One iconic sign's loss is one thing. If you wanted to see, as replacement, a dozen NEW such signs...that would be an issue, eh? (And hey, we've still got our revolving Frantz bread and Sunshine Milk carton.)

Not everybody is like us, though. The suburbs around Paris --in my opinion the most beautiful city in the world-- have horrendous neon signs on TOP of most office buildings. Paris proper, no way.

I was in China during the Cultural Revolution and there was NO commercial advertising. There was instead, of course, murals and banners and the ubiquitous Mao portraits creating a very surreal --and very spooky-- environment.
(Not at all what China looks like these days, it appears, though I've not been back.)

But the question is: what DO we want our public Parks to look like?
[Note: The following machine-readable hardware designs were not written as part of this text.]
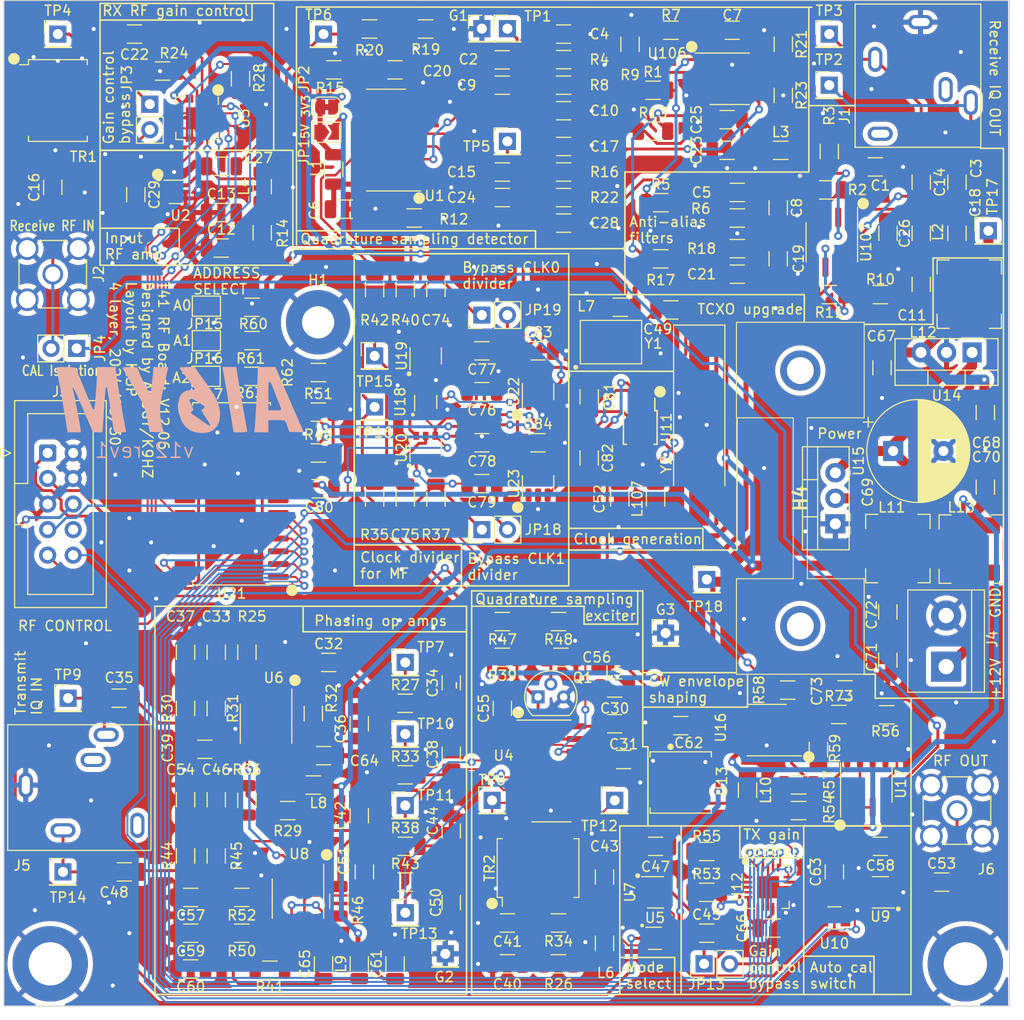
<source format=kicad_pcb>
(kicad_pcb
	(version 20240108)
	(generator "pcbnew")
	(generator_version "8.0")
	(general
		(thickness 1.6458)
		(legacy_teardrops no)
	)
	(paper "A4")
	(layers
		(0 "F.Cu" signal)
		(1 "In1.Cu" signal)
		(2 "In2.Cu" signal)
		(31 "B.Cu" signal)
		(32 "B.Adhes" user "B.Adhesive")
		(33 "F.Adhes" user "F.Adhesive")
		(34 "B.Paste" user)
		(35 "F.Paste" user)
		(36 "B.SilkS" user "B.Silkscreen")
		(37 "F.SilkS" user "F.Silkscreen")
		(38 "B.Mask" user)
		(39 "F.Mask" user)
		(40 "Dwgs.User" user "User.Drawings")
		(41 "Cmts.User" user "User.Comments")
		(42 "Eco1.User" user "User.Eco1")
		(43 "Eco2.User" user "User.Eco2")
		(44 "Edge.Cuts" user)
		(45 "Margin" user)
		(46 "B.CrtYd" user "B.Courtyard")
		(47 "F.CrtYd" user "F.Courtyard")
		(48 "B.Fab" user)
		(49 "F.Fab" user)
		(50 "User.1" user)
		(51 "User.2" user)
		(52 "User.3" user)
		(53 "User.4" user)
		(54 "User.5" user)
		(55 "User.6" user)
		(56 "User.7" user)
		(57 "User.8" user)
		(58 "User.9" user)
	)
	(setup
		(stackup
			(layer "F.SilkS"
				(type "Top Silk Screen")
				(color "White")
			)
			(layer "F.Paste"
				(type "Top Solder Paste")
			)
			(layer "F.Mask"
				(type "Top Solder Mask")
				(color "Purple")
				(thickness 0.01)
			)
			(layer "F.Cu"
				(type "copper")
				(thickness 0.035)
			)
			(layer "dielectric 1"
				(type "prepreg")
				(thickness 0.2104)
				(material "FR4")
				(epsilon_r 4.5)
				(loss_tangent 0.02)
			)
			(layer "In1.Cu"
				(type "copper")
				(thickness 0.035)
			)
			(layer "dielectric 2"
				(type "core")
				(thickness 1.065)
				(material "FR4")
				(epsilon_r 4.5)
				(loss_tangent 0.02)
			)
			(layer "In2.Cu"
				(type "copper")
				(thickness 0.035)
			)
			(layer "dielectric 3"
				(type "prepreg")
				(thickness 0.2104)
				(material "FR4")
				(epsilon_r 4.5)
				(loss_tangent 0.02)
			)
			(layer "B.Cu"
				(type "copper")
				(thickness 0.035)
			)
			(layer "B.Mask"
				(type "Bottom Solder Mask")
				(color "Purple")
				(thickness 0.01)
			)
			(layer "B.Paste"
				(type "Bottom Solder Paste")
			)
			(layer "B.SilkS"
				(type "Bottom Silk Screen")
				(color "White")
			)
			(copper_finish "None")
			(dielectric_constraints no)
		)
		(pad_to_mask_clearance 0)
		(allow_soldermask_bridges_in_footprints no)
		(grid_origin 50.038 150.114)
		(pcbplotparams
			(layerselection 0x00010fc_ffffffff)
			(plot_on_all_layers_selection 0x0000000_00000000)
			(disableapertmacros no)
			(usegerberextensions no)
			(usegerberattributes yes)
			(usegerberadvancedattributes yes)
			(creategerberjobfile yes)
			(dashed_line_dash_ratio 12.000000)
			(dashed_line_gap_ratio 3.000000)
			(svgprecision 4)
			(plotframeref no)
			(viasonmask no)
			(mode 1)
			(useauxorigin no)
			(hpglpennumber 1)
			(hpglpenspeed 20)
			(hpglpendiameter 15.000000)
			(pdf_front_fp_property_popups yes)
			(pdf_back_fp_property_popups yes)
			(dxfpolygonmode yes)
			(dxfimperialunits yes)
			(dxfusepcbnewfont yes)
			(psnegative no)
			(psa4output no)
			(plotreference yes)
			(plotvalue yes)
			(plotfptext yes)
			(plotinvisibletext no)
			(sketchpadsonfab no)
			(subtractmaskfromsilk no)
			(outputformat 1)
			(mirror no)
			(drillshape 0)
			(scaleselection 1)
			(outputdirectory "../Gerbers/")
		)
	)
	(net 0 "")
	(net 1 "GND")
	(net 2 "+12V")
	(net 3 "+5V")
	(net 4 "Net-(C1-Pad2)")
	(net 5 "+3V3")
	(net 6 "Net-(C2-Pad1)")
	(net 7 "Net-(U1-1B1)")
	(net 8 "/Q_out")
	(net 9 "Net-(C3-Pad2)")
	(net 10 "Net-(C5-Pad2)")
	(net 11 "Net-(U106C-V+)")
	(net 12 "Net-(U107A-+)")
	(net 13 "/RXTX")
	(net 14 "/CW on{slash}off")
	(net 15 "/Cal")
	(net 16 "Net-(C10-Pad2)")
	(net 17 "Net-(U1-1B4)")
	(net 18 "Net-(C11-Pad2)")
	(net 19 "/I_out")
	(net 20 "Net-(C14-Pad2)")
	(net 21 "Net-(C15-Pad1)")
	(net 22 "Net-(U1-1B2)")
	(net 23 "/RFIN")
	(net 24 "Net-(C16-Pad2)")
	(net 25 "Net-(U107B-+)")
	(net 26 "Net-(C20-Pad2)")
	(net 27 "Net-(C21-Pad2)")
	(net 28 "Net-(C22-Pad1)")
	(net 29 "Net-(U1-1A)")
	(net 30 "Net-(C24-Pad1)")
	(net 31 "Net-(U1-1B3)")
	(net 32 "Net-(U107C-V+)")
	(net 33 "Net-(U2-OUT)")
	(net 34 "Net-(JP3-A)")
	(net 35 "Net-(U3-RF2)")
	(net 36 "Net-(JP3-B)")
	(net 37 "Net-(U4-VCC)")
	(net 38 "/ExciterEnable")
	(net 39 "Net-(C32-Pad1)")
	(net 40 "Net-(C32-Pad2)")
	(net 41 "Net-(U6A--)")
	(net 42 "Net-(Q1-G)")
	(net 43 "Net-(U4-1B4)")
	(net 44 "Net-(C35-Pad1)")
	(net 45 "Net-(C35-Pad2)")
	(net 46 "Net-(C36-Pad1)")
	(net 47 "Net-(C36-Pad2)")
	(net 48 "Net-(C37-Pad1)")
	(net 49 "Net-(U4-1B1)")
	(net 50 "Net-(U6A-+)")
	(net 51 "Net-(C40-Pad2)")
	(net 52 "Net-(C42-Pad1)")
	(net 53 "Net-(C42-Pad2)")
	(net 54 "Net-(C43-Pad1)")
	(net 55 "Net-(U7-RF1)")
	(net 56 "Net-(U4-1B3)")
	(net 57 "Net-(U12-RF1)")
	(net 58 "Net-(JP13-A)")
	(net 59 "Net-(U8A--)")
	(net 60 "Net-(U13-OUT)")
	(net 61 "Net-(U7-RF2)")
	(net 62 "Net-(C48-Pad1)")
	(net 63 "Net-(C48-Pad2)")
	(net 64 "Net-(U11-XA)")
	(net 65 "Net-(Y1-OUT)")
	(net 66 "Net-(U4-1B2)")
	(net 67 "Net-(C51-Pad1)")
	(net 68 "Net-(C51-Pad2)")
	(net 69 "Net-(U11-VDD)")
	(net 70 "Net-(U9-RF1)")
	(net 71 "Net-(J6-In)")
	(net 72 "Net-(C54-Pad1)")
	(net 73 "Net-(U9-RF2)")
	(net 74 "Net-(U13-IN)")
	(net 75 "Net-(U11-CLK2)")
	(net 76 "Net-(JP13-B)")
	(net 77 "Net-(U9-RFC)")
	(net 78 "Net-(U6C-V+)")
	(net 79 "Net-(U8C-V+)")
	(net 80 "Net-(U14-VO)")
	(net 81 "Net-(U15-VO)")
	(net 82 "Net-(U16A-+)")
	(net 83 "Net-(U19-RFC)")
	(net 84 "Net-(JP19-A)")
	(net 85 "Net-(U20-RFC)")
	(net 86 "Net-(JP18-A)")
	(net 87 "Net-(U22-OUT)")
	(net 88 "Net-(U19-RF2)")
	(net 89 "Net-(JP19-B)")
	(net 90 "Net-(U19-RF1)")
	(net 91 "Net-(U23-OUT)")
	(net 92 "Net-(U20-RF2)")
	(net 93 "Net-(JP18-B)")
	(net 94 "Net-(U20-RF1)")
	(net 95 "Net-(U22-IN)")
	(net 96 "Net-(U23-IN)")
	(net 97 "unconnected-(J1-PadRN)")
	(net 98 "unconnected-(J1-PadTN)")
	(net 99 "/SCL")
	(net 100 "/SDA")
	(net 101 "/X Mode")
	(net 102 "unconnected-(J3-Pin_8-Pad8)")
	(net 103 "unconnected-(J5-PadRN)")
	(net 104 "unconnected-(J5-PadTN)")
	(net 105 "Net-(U1-VCC)")
	(net 106 "Net-(L4-Pad1)")
	(net 107 "Net-(L6-Pad2)")
	(net 108 "Net-(Y1-VDD)")
	(net 109 "Net-(L10-Pad1)")
	(net 110 "Net-(U106A--)")
	(net 111 "Net-(R1-Pad2)")
	(net 112 "Net-(U107A--)")
	(net 113 "Net-(U106A-+)")
	(net 114 "Net-(U107B--)")
	(net 115 "Net-(U1-1~{OE})")
	(net 116 "Net-(U106B--)")
	(net 117 "Net-(R13-Pad2)")
	(net 118 "Net-(U106B-+)")
	(net 119 "Net-(U3-Data)")
	(net 120 "Net-(U3-C16)")
	(net 121 "/RC16")
	(net 122 "Net-(U6B--)")
	(net 123 "Net-(U4-S1)")
	(net 124 "Net-(U4-S0)")
	(net 125 "Net-(U1-S1)")
	(net 126 "Net-(U8B--)")
	(net 127 "Net-(U1-S0)")
	(net 128 "Net-(U12-Data)")
	(net 129 "Net-(R54-Pad2)")
	(net 130 "Net-(U12-C16)")
	(net 131 "/TC16")
	(net 132 "Net-(U17-ADJ)")
	(net 133 "Net-(U16A--)")
	(net 134 "Net-(U21-~{RESET})")
	(net 135 "Net-(U4-1A)")
	(net 136 "Net-(U4-2A)")
	(net 137 "unconnected-(U3-Clock-Pad4)")
	(net 138 "/RC8")
	(net 139 "/RC4")
	(net 140 "/RC2")
	(net 141 "/RC1")
	(net 142 "/RC0.5")
	(net 143 "Net-(U7-V2)")
	(net 144 "Net-(U9-V1)")
	(net 145 "Net-(U11-XB)")
	(net 146 "unconnected-(U12-Clock-Pad4)")
	(net 147 "/TC8")
	(net 148 "/TC4")
	(net 149 "/TC2")
	(net 150 "/TC1")
	(net 151 "/TC0.5")
	(net 152 "/MF{slash}HF")
	(net 153 "Net-(U19-V1)")
	(net 154 "unconnected-(U21-GPB6-Pad7)")
	(net 155 "unconnected-(U21-GPB7-Pad8)")
	(net 156 "unconnected-(U21-NC-Pad11)")
	(net 157 "unconnected-(U21-NC-Pad14)")
	(net 158 "unconnected-(U21-INTB-Pad19)")
	(net 159 "unconnected-(U21-INTA-Pad20)")
	(net 160 "unconnected-(U21-GPA6-Pad27)")
	(net 161 "Net-(J4-Pin_1)")
	(net 162 "unconnected-(TR2-Pad2)")
	(net 163 "Net-(JP15-B)")
	(net 164 "Net-(JP16-B)")
	(net 165 "Net-(JP17-B)")
	(net 166 "Net-(JP1-A)")
	(net 167 "unconnected-(U17-NC-Pad5)")
	(net 168 "unconnected-(U17-NC-Pad8)")
	(net 169 "unconnected-(H4-Pad1)")
	(net 170 "unconnected-(H4-Pad2)")
	(net 171 "Net-(J2-In)")
	(footprint "Capacitor_SMD:C_1206_3216Metric" (layer "F.Cu") (at 82.296 115.824))
	(footprint "Resistor_SMD:R_1206_3216Metric" (layer "F.Cu") (at 78.232 130.556))
	(footprint "Capacitor_SMD:C_1206_3216Metric" (layer "F.Cu") (at 97.536 88.9 180))
	(footprint "Capacitor_SMD:C_1206_3216Metric" (layer "F.Cu") (at 89.916 99.568 -90))
	(footprint "Capacitor_SMD:C_1206_3216Metric" (layer "F.Cu") (at 94.488 132.588 90))
	(footprint "Capacitor_SMD:C_1206_3216Metric" (layer "F.Cu") (at 94.488 117.856 90))
	(footprint "Resistor_SMD:R_1206_3216Metric" (layer "F.Cu") (at 132.08 79.248 180))
	(footprint "Capacitor_SMD:C_1206_3216Metric" (layer "F.Cu") (at 69.977 124.46 180))
	(footprint "Connector_IDC:IDC-Header_2x05_P2.54mm_Vertical" (layer "F.Cu") (at 54.356 94.996))
	(footprint "Connector_PinHeader_2.54mm:PinHeader_1x01_P2.54mm_Vertical" (layer "F.Cu") (at 89.916 130.048))
	(footprint "Resistor_SMD:R_1206_3216Metric" (layer "F.Cu") (at 127.254 64.897))
	(footprint "Package_SO:SOIC-8_3.9x4.9mm_P1.27mm" (layer "F.Cu") (at 122.174 57.785))
	(footprint "Resistor_SMD:R_1206_3216Metric" (layer "F.Cu") (at 86.36 52.832 180))
	(footprint "Capacitor_SMD:C_1206_3216Metric" (layer "F.Cu") (at 141.224 78.232 -90))
	(footprint "Resistor_SMD:R_1206_3216Metric" (layer "F.Cu") (at 110.744 118.364 180))
	(footprint "Capacitor_SMD:C_1206_3216Metric" (layer "F.Cu") (at 71.12 114.808 -90))
	(footprint "Resistor_SMD:R_1206_3216Metric" (layer "F.Cu") (at 76.454 146.431))
	(footprint "Capacitor_SMD:C_1206_3216Metric" (layer "F.Cu") (at 103.124 93.98))
	(footprint "T41:EAT22038E" (layer "F.Cu") (at 129.2 112.2 90))
	(footprint "Capacitor_SMD:C_1206_3216Metric" (layer "F.Cu") (at 141.224 68.072 -90))
	(footprint "Capacitor_SMD:C_1206_3216Metric" (layer "F.Cu") (at 144.78 73.152 90))
	(footprint "Resistor_SMD:R_1206_3216Metric" (layer "F.Cu") (at 127.9545 118.575 180))
	(footprint "Capacitor_SMD:C_1206_3216Metric" (layer "F.Cu") (at 81.788 145.796 90))
	(footprint "Resistor_SMD:R_1206_3216Metric" (layer "F.Cu") (at 75.692 73.0905 90))
	(footprint "Capacitor_SMD:C_1206_3216Metric" (layer "F.Cu") (at 111.633 125.476))
	(footprint "Resistor_SMD:R_1206_3216Metric" (layer "F.Cu") (at 81.28 94.996))
	(footprint "Connector_Coaxial:SMA_Amphenol_901-144_Vertical" (layer "F.Cu") (at 144.78 130.556 180))
	(footprint "Capacitor_SMD:C_1206_3216Metric" (layer "F.Cu") (at 137.325 86.525 -90))
	(footprint "Capacitor_SMD:C_1206_3216Metric" (layer "F.Cu") (at 71.628 71.0875))
	(footprint "Resistor_SMD:R_1206_3216Metric" (layer "F.Cu") (at 105.156 145.796))
	(footprint "Connector_PinHeader_2.54mm:PinHeader_1x02_P2.54mm_Vertical" (layer "F.Cu") (at 97.536 102.616 90))
	(footprint "Capacitor_SMD:C_1206_3216Metric" (layer "F.Cu") (at 100.076 141.732 180))
	(footprint "Resistor_SMD:R_1206_3216Metric" (layer "F.Cu") (at 99.568 111.76 180))
	(footprint "Capacitor_SMD:C_1206_3216Metric" (layer "F.Cu") (at 97.536 98.044 180))
	(footprint "Connector_PinHeader_2.54mm:PinHeader_1x01_P2.54mm_Vertical" (layer "F.Cu") (at 97.536 52.8))
	(footprint "MountingHole:MountingHole_3.2mm_M3_Pad" (layer "F.Cu") (at 81.25 82))
	(footprint "Package_SO:SOIC-8_3.9x4.9mm_P1.27mm" (layer "F.Cu") (at 125.857 122.555 180))
	(footprint "Capacitor_SMD:C_1206_3216Metric" (layer "F.Cu") (at 143.256 137.668))
	(footprint "Resistor_SMD:R_1206_3216Metric" (layer "F.Cu") (at 114.554 62.992))
	(footprint "Capacitor_SMD:C_1206_3216Metric"
		(layer "F.Cu")
		(uuid "246755ae-0cf7-4c54-b4cc-a784d77c62d6")
		(at 88.9 56.896 180)
		(descr "Capacitor SMD 1206 (3216 Metric), square (rectangular) end terminal, IPC_7351 nominal, (Body size source: IPC-SM-782 page 76, https://www.pcb-3d.com/wordpress/wp-content/uploads/ipc-sm-782a_amendment_1_and_2.pdf), generated with kicad-footprint-generator")
		(tags "capacitor")
		(property "Reference" "C20"
			(at -4.191 -0.127 0)
			(layer "F.SilkS")
			(uuid "b90e04a1-8614-445a-8a4d-60bca130266e")
			(effects
				(font
					(size 1 1)
					(thickness 0.15)
				)
			)
		)
		(property "Value" "0.1uF 50V"
			(at 0 1.85 0)
			(layer "F.Fab")
			(uuid "1831c756-3498-424c-a37a-b308988ee5eb")
			(effects
				(font
					(size 1 1)
					(thickness 0.15)
				)
			)
		)
		(property "Footprint" "Capacitor_SMD:C_1206_3216Metric"
			(at 0 0 180)
			(unlocked yes)
			(layer "F.Fab")
			(hide yes)
			(uuid "3f294fca-840b-4756-8bb5-aa004757bc1c")
			(effects
				(font
					(size 1.27 1.27)
					(thickness 0.15)
				)
			)
		)
		(property "Datasheet" ""
			(at 0 0 180)
			(unlocked yes)
			(layer "F.Fab")
			(hide yes)
			(uuid "20180a33-7307-40c1-a2d1-7702d065bbbf")
			(effects
				(font
					(size 1.27 1.27)
					(thickness 0.15)
				)
			)
		)
		(property "Description" ""
			(at 0 0 180)
			(unlocked yes)
			(layer "F.Fab")
			(hide yes)
			(uuid "f6302ac2-b6a2-4f28-9ea1-410e008cb22f")
			(effects
				(font
					(size 1.27 1.27)
					(thickness 0.15)
				)
			)
		)
		(property "Mouser Part Number" ""
			(at 0 0 0)
			(layer "F.Fab")
			(hide yes)
			(uuid "ce29bba8-9940-47f6-8a76-17681ad23c38")
			(effects
				(font
					(size 1 1)
					(thickness 0.15)
				)
			)
		)
		(property ki_fp_filters "C_*")
		(path "/1e5ab43d-1e9d-41d2-a920-5d2659d8eb34")
		(sheetname "Root")
		(shee
... [2619946 chars truncated]
</source>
To what extent do we "sell" off their assets, like naming rights, or shove their corporate logos down our kids throats? I'm just sorta sick of the constant barrage of advertising in the public commons.

The Arlene Schnitzer Concert Hall --like PGE Park-- wasn't re-done with their money, but our money. They bought naming rights, is all...and I remember the Schnizter donation contracturally contingent on them getting certain tax breaks.

Want to build a stadium and name it after yourself? Fine. Want to build a stadium with public money, but name it after yourself? Let's not sell ourselves, our public contributions, and our integrity so cheaply.